[Text for analysis]
::::::::
If the 49ers are to overtake the Seahawks in the NFC West, San Francisco is going to need to get an impact player in the first round of the draft in May.
Over the past three seasons, the offseason dueling between the 49ers and Seahawks has been almost as interesting as the games on the field, with the teams each bringing in impact free agents and terrific talent through the draft. Together, they’ve helped make the NFC West the toughest division in the NFL.
This year, the 49ers have the 30th overall selection in the first round, not a prime position to bring in an impactful player. Yet based on general manager Trent Baalke’s track record – and the 49ers’ amazing success in the first round over the past decade – it’s very possible that the Niners could land another young star.
With an expected dozen picks going into the draft – including two picks in both the second and third rounds – San Francisco is in position to make a deal to move up much higher in the first round to get a player they want. It’s the formula the 49ers used last year when they moved up 18 spots to get safety Eric Reid – who proved to be one of the best defensive rookies in the NFL.
And Reid is the rule rather than exception to the 49ers’ run of first-round success. Consider San Francisco’s first-round picks since 2005:
2005: Quarterback Alex Smith. Though he had his ups and downs, Smith blossomed under head coach Jim Harbaugh to take the 49ers to the NFC Championship Game, and has become a solid NFL starter.
2006: Tight end Vernon Davis. One of the NFL’s best.
::::::::
[The data]

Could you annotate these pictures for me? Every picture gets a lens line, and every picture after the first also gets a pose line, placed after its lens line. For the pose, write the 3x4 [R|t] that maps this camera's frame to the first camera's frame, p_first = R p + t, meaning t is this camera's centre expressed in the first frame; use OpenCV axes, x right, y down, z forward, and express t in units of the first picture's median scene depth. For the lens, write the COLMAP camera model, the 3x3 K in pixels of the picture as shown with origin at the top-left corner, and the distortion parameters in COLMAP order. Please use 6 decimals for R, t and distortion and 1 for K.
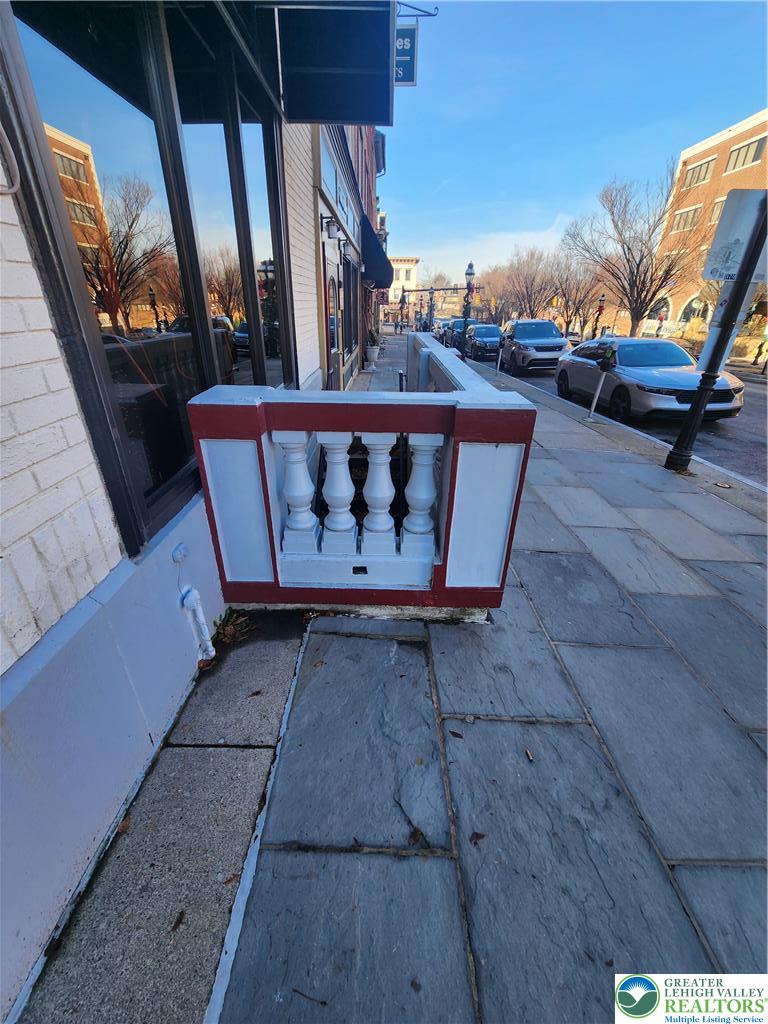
lens RADIAL K [[420.1, 0, 376.7], [0, 420.1, 516.0], [0, 0, 1]] dist [-0.000268, -0.000078]
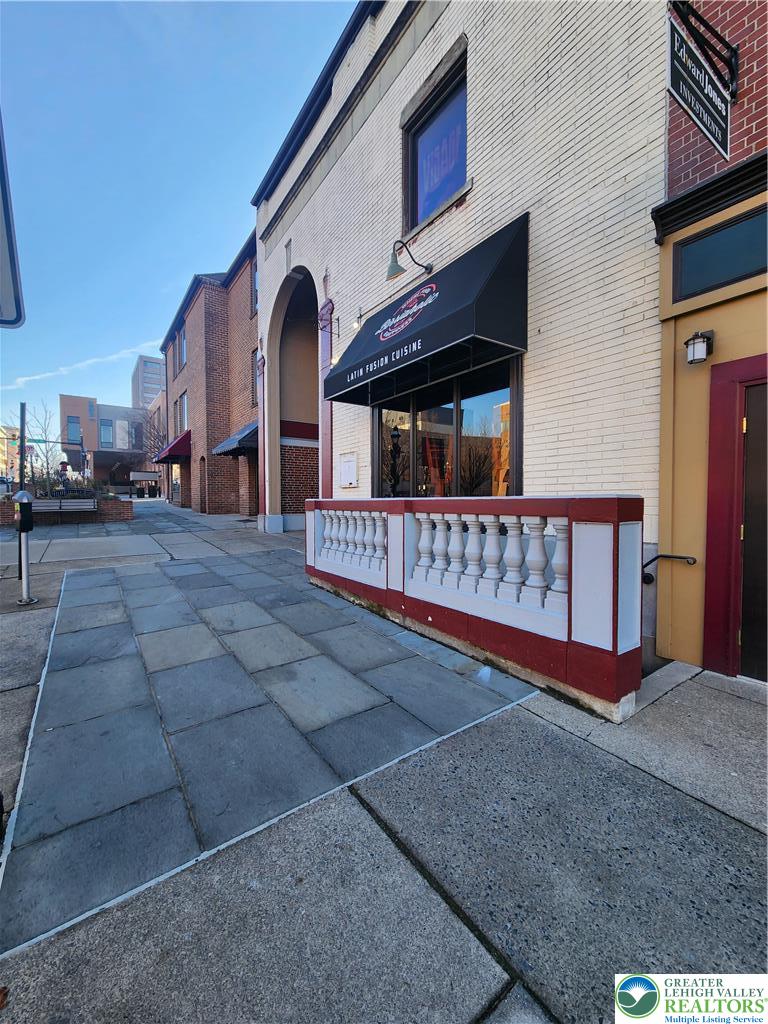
lens RADIAL K [[420.1, 0, 376.7], [0, 420.1, 516.0], [0, 0, 1]] dist [-0.000268, -0.000078]
pose [[-0.812545, 0.008668, -0.582834, 0.857954], [-0.272478, 0.878272, 0.392931, -0.742633], [0.515293, 0.478084, -0.711273, 1.709878]]
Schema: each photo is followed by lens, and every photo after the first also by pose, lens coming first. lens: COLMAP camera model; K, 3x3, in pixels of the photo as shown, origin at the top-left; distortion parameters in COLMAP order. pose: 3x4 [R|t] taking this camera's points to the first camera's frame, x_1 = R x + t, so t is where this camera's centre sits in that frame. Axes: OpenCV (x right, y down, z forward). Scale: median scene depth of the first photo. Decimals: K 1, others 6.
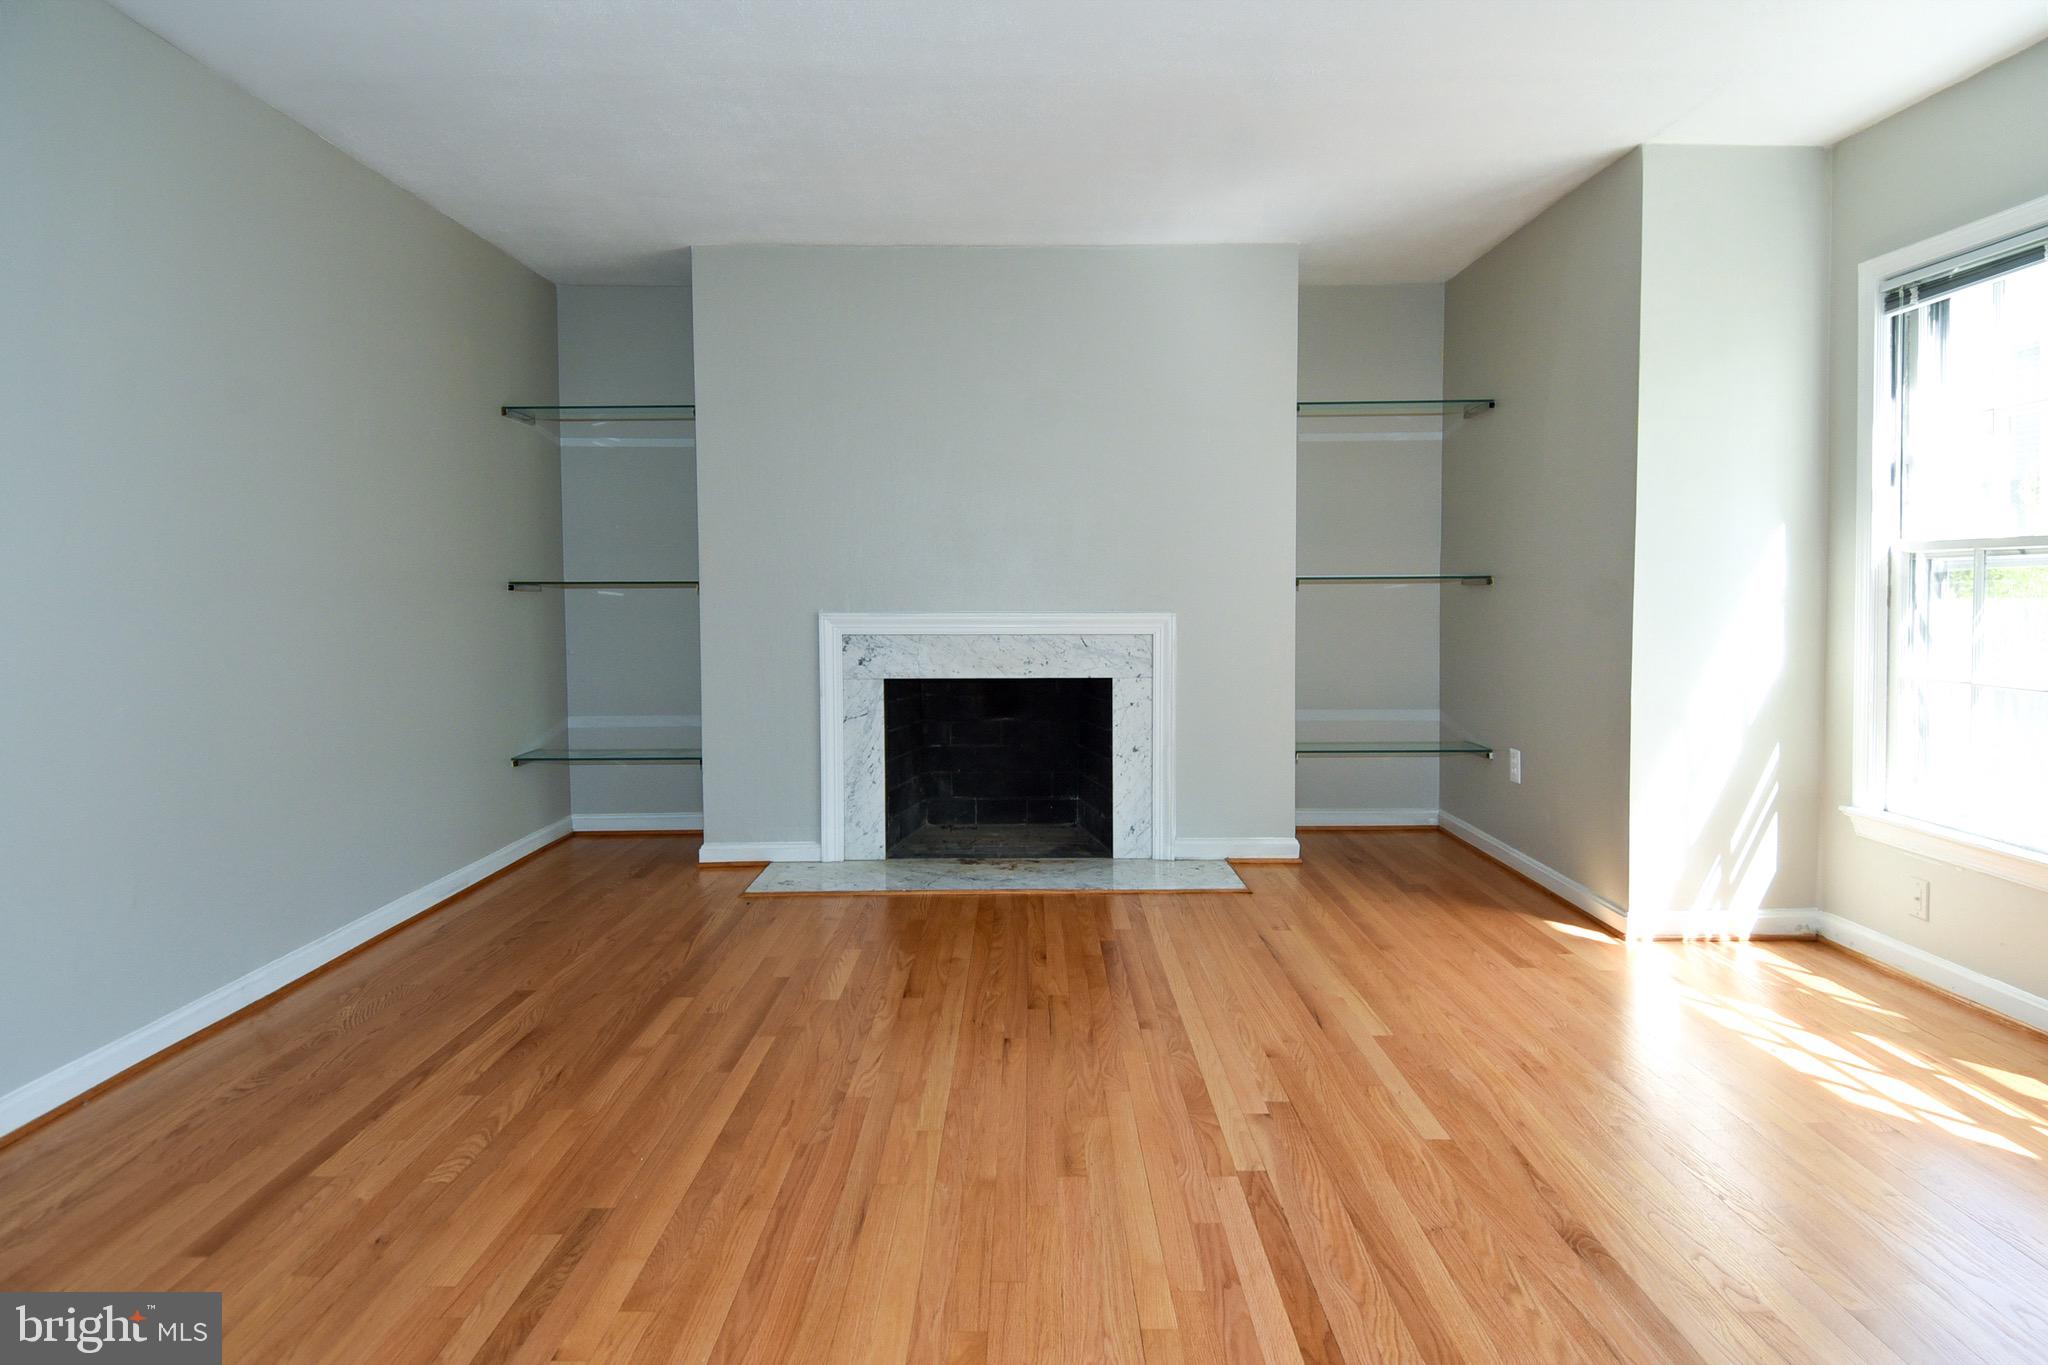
::::::::
[Exercise set]
1. Return the passage from the article on the 49ers' draft prospects word for word, starting with "With an expected" and going on through "solid NFL starter.".
2. Carry the article on the 49ers' draft prospects further, picking up after its last sentence.

[Outputs by task]
1.
With an expected dozen picks going into the draft – including two picks in both the second and third rounds – San Francisco is in position to make a deal to move up much higher in the first round to get a player they want. It’s the formula the 49ers used last year when they moved up 18 spots to get safety Eric Reid – who proved to be one of the best defensive rookies in the NFL.
And Reid is the rule rather than exception to the 49ers’ run of first-round success. Consider San Francisco’s first-round picks since 2005:
2005: Quarterback Alex Smith. Though he had his ups and downs, Smith blossomed under head coach Jim Harbaugh to take the 49ers to the NFC Championship Game, and has become a solid NFL starter.

2.
2007: Linebacker Patrick Willis and left offensive tackle Joe Staley. Both perennial Pro Bowlers.
2008: Defensive tackle Kentwan Balmer. Well, that was a whiff.
2009: Wide receiver Michael Crabtree. Good and still getting better.
2010: Right offensive tackle Anthony Davis and left guard Mike Iupati. Two terrific additions to the offensive line.
2011: Linebacker Aldon Smith: One of the NFL’s best pass rushers.
2012: Wide receiver A.J. Jenkins. Whiff No. 2, after Balmer.
2013: Safety Reid: Instant starter.
While other teams have a string of first-round disappointments over the same span, the 49ers still have eight terrific, contributing players on the team from the past decade of first-round picks.
Chris Wesseling of NFL.com wrote this week that the 49ers’ stretch of first-round success is “almost unparalleled.”
And, the key for the team this year in the draft – as it was last year – is the stockpile of choices Baalke has to use as bargaining chips. With a deep roster already, he can pursue quality, not quantity. That formula worked in 2013. The Niners are hoping for similar success this May.